- EXERCISE GOAL
Every line of the material is to be transcribed verbatim, with images omitted.

Segment Start: DATA EXTRACTS

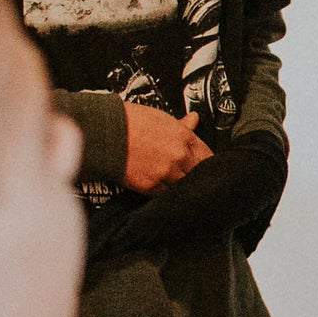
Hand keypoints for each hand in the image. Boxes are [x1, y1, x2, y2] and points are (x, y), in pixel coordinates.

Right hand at [91, 136, 286, 258]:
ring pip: (186, 187)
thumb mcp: (160, 118)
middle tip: (204, 188)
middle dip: (202, 180)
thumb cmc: (131, 122)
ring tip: (190, 196)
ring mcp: (167, 173)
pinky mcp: (152, 187)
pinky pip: (168, 195)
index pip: (208, 156)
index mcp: (185, 137)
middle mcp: (179, 156)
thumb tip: (194, 120)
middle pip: (200, 174)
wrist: (106, 133)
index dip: (209, 165)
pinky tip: (173, 199)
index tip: (210, 171)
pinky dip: (170, 196)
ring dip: (188, 191)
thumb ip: (180, 125)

Segment End: DATA EXTRACTS

- RESULT FOR THIS EXERCISE
Hand keypoints for each hand in the image. Boxes are [x1, y1, x2, y2] and points are (x, y), in pixel coordinates.

Right hand at [91, 136, 286, 258]:
ring pip: (186, 187)
thumb mcp: (160, 118)
middle tip: (204, 188)
middle dip: (202, 180)
thumb cmc: (131, 122)
ring tip: (190, 196)
ring mcp: (167, 173)
pinky mcp: (152, 187)
pinky pip: (168, 195)
index pip: (208, 156)
index mcp: (185, 137)
middle mcp: (179, 156)
thumb tip: (194, 120)
middle pip: (200, 174)
wrist: (106, 133)
index dip: (209, 165)
pinky tip: (173, 199)
index tip: (210, 171)
pinky dip: (170, 196)
ring dip: (188, 191)
thumb ip: (180, 125)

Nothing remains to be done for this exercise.